日がな一日を「かくれんぼ」や「毬つき」などで子供達と遊ぶ良寛。一方、宗門の戒めに背き、酒をのみ煙草も吸い、僧侶でありながら経を読まず、説教もしなかった良寛。印可の偈(免許状)を受けながら、生涯、一寺の住職にもならなかった良寛。
良寛さんは財産、名誉、権力など人間を惑わす全ての想念を取り払い、自然を愛し、草庵独居、乞食行脚の修行を厳しく実践しました。
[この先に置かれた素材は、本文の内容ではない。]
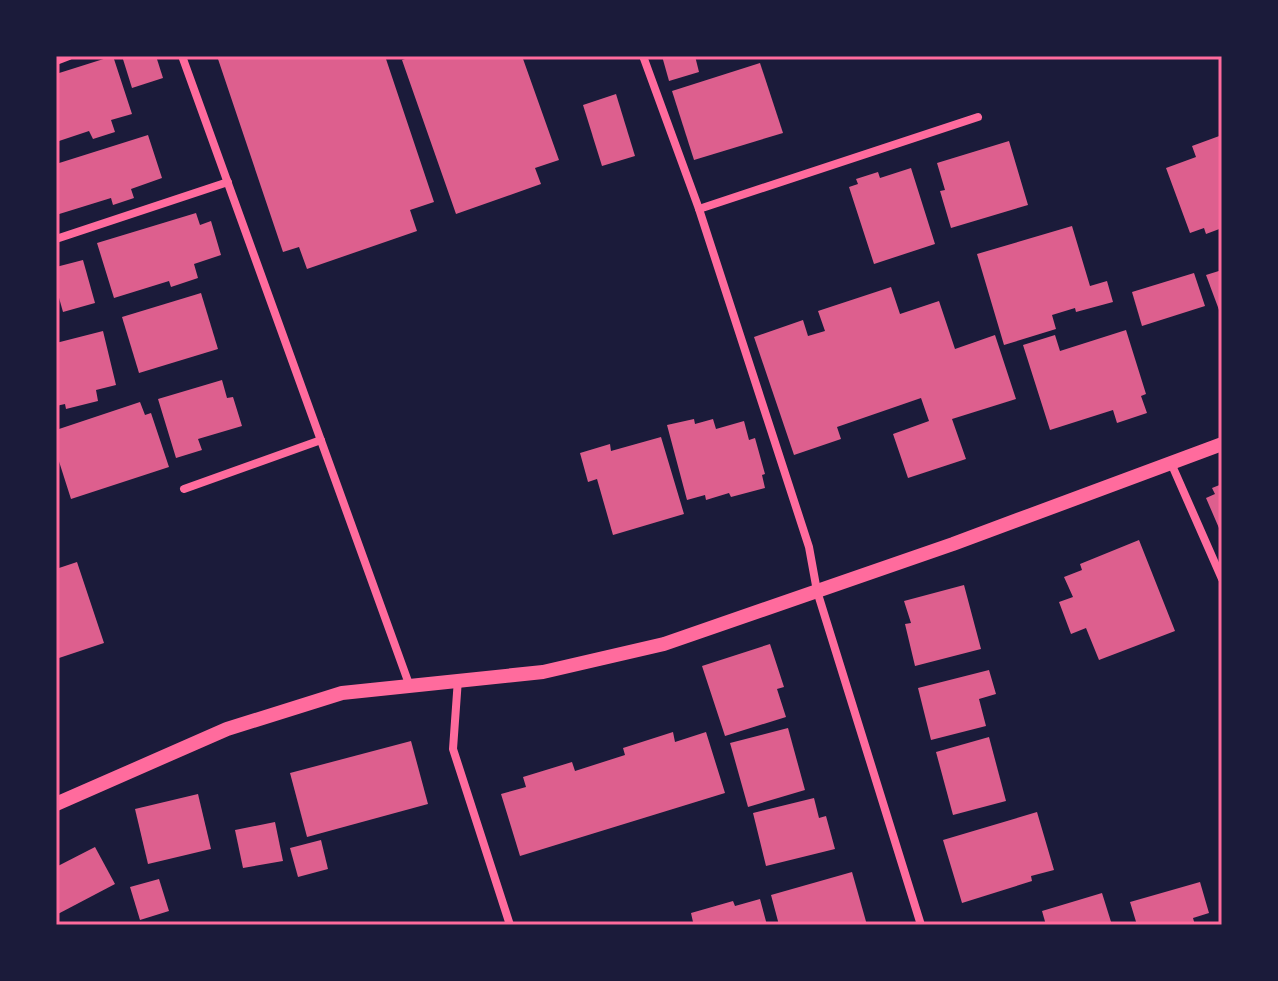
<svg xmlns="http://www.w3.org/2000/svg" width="1278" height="981" font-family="'Sofia Sans Condensed',sans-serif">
	<rect width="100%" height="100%" fill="#1b1b3a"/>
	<!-- building -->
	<g fill="#dd5f8e">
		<polygon points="113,56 132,114 111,120 115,132 93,139 89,131 56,142 56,74"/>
		<polygon points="122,56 156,56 163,78 132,88"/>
		<polygon points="217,56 385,56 434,202 410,210 417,231 307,269 299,247 283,252"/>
		<polygon points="414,56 522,56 559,160 535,168 541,184 456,214 402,60"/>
		<polygon points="662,56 695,56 699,72 669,81"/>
		<polygon points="760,63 783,133 694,160 672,91"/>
		<polygon points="616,94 635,156 602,166 583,105"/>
		<polygon points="148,135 162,178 131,189 134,198 113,205 111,198 56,215 56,164"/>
		<polygon points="1222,135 1222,228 1206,234 1204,228 1190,233 1166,168 1196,157 1192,146"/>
		<polygon points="1009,141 1028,205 951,228 940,191 945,190 937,163"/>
		<polygon points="911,168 935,244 874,264 849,187 858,184 856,179 878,172 880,178"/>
		<polygon points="196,213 200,225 211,221 221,255 194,264 198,278 171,287 169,281 114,298 97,243"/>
		<polygon points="1072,226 1090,286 1107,281 1113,302 1076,312 1075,308 1052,315 1056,329 1004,345 977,254"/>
		<polygon points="83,260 95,303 63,312 56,287 56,267"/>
		<polygon points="1222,270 1222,318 1206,275"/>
		<polygon points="1194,273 1205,306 1142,326 1132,292"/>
		<polygon points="891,287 900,314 939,301 955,349 995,335 1016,399 952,419 966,459 908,478 893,434 929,421 921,398 837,427 841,439 794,455 754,337 803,320 808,336 825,331 818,311"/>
		<polygon points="201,293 218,349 139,373 122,317"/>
		<polygon points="1126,330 1146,394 1141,396 1147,413 1117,423 1113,410 1050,430 1023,345 1055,335 1060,351"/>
		<polygon points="103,331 116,385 96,390 98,401 66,409 65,404 56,406 56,343"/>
		<polygon points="222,380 227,398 233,397 242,426 198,439 202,450 176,458 158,399"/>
		<polygon points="140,402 145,415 151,413 169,467 71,499 56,452 56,430"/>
		<polygon points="694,419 695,424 713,419 716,429 744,421 749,440 755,438 765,474 762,475 765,488 731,497 729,493 706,500 705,495 687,500 667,425"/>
		<polygon points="661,437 684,514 613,535 597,479 588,482 580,453 610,444 611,451"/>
		<polygon points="1222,484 1222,535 1206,498 1215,494 1212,488"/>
		<polygon points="1139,540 1175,631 1099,660 1086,628 1071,634 1059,602 1073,597 1064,577 1082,570 1080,564"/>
		<polygon points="77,562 104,643 56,659 56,569"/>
		<polygon points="964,585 981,649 915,666 905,624 911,623 904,601"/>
		<polygon points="770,644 784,687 777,689 786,717 725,736 702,666"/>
		<polygon points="989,670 996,694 979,699 986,726 931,740 918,688"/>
		<polygon points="788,728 805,790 748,807 730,743"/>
		<polygon points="673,732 675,742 706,732 725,793 520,856 501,794 526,787 523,777 572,762 575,771 625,755 623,748"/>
		<polygon points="989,737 1006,801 953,815 936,752"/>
		<polygon points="411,741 428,804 307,837 290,773"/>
		<polygon points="198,794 211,849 148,864 135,809"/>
		<polygon points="814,798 819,818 826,816 835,849 766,866 753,813"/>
		<polygon points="1037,812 1054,870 1031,876 1032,881 962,903 943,840"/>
		<polygon points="275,822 283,861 243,868 235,830"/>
		<polygon points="321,840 328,869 298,877 290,848"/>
		<polygon points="95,847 115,884 56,915 56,867"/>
		<polygon points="852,872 867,925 779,925 771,895"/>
		<polygon points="159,879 169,911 140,920 130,887"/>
		<polygon points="1200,882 1209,913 1193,918 1195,925 1137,925 1130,902"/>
		<polygon points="1102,893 1112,925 1046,925 1042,911"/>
		<polygon points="760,899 767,925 685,925 693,922 691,913 733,901 735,906"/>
	</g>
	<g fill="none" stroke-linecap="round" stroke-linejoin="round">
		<!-- minor -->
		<g stroke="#ff6b9d" stroke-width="8">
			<polyline points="182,56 409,684"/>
			<polyline points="643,56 699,209 809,547 817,591 921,925"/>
			<polyline points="56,61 69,56"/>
			<polyline points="699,209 978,117"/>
			<polyline points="56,239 228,182"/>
			<polyline points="1171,463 1222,579"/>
			<polyline points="184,489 321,440"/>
			<polyline points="458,679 453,749 510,925"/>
		</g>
		<!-- tertiary -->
		<polyline stroke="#ff6b9d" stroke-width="14" points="56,804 227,729 342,693 543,672 664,644 953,544 1222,444"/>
	</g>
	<!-- border -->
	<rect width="1278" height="981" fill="none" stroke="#1b1b3a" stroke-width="116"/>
	<rect x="58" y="58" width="1162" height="865" fill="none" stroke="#ff6b9d" stroke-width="3"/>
</svg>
生活は貧しくとも、常に慈愛と寛容の精神を堅持していましたので、大人も
子供も、農民も庄屋衆も良寛さんに対しては、疑念を持たず全幅の信頼を寄せ、安心して接していました

良寛さんは自分を全く語らず、説教もせず
内に秘めた心をたくさんの詩歌や書簡に残しています。しかも残された詩歌や遺墨は、今も文学的に世界中から高く評価されています。
殺伐とした現代は、科学の進展、物質的な豊かさだけが進む一方、精神面での進歩が忘れ去られているようです。幕末に生き、権力に近寄らず、限りなく相手の立場を大事にして生きた良寛さんの心が、21世紀の今も求められているのではないでしょうか。そんな良寛さんの心を、残された詩歌からあなたも学んでみませんか。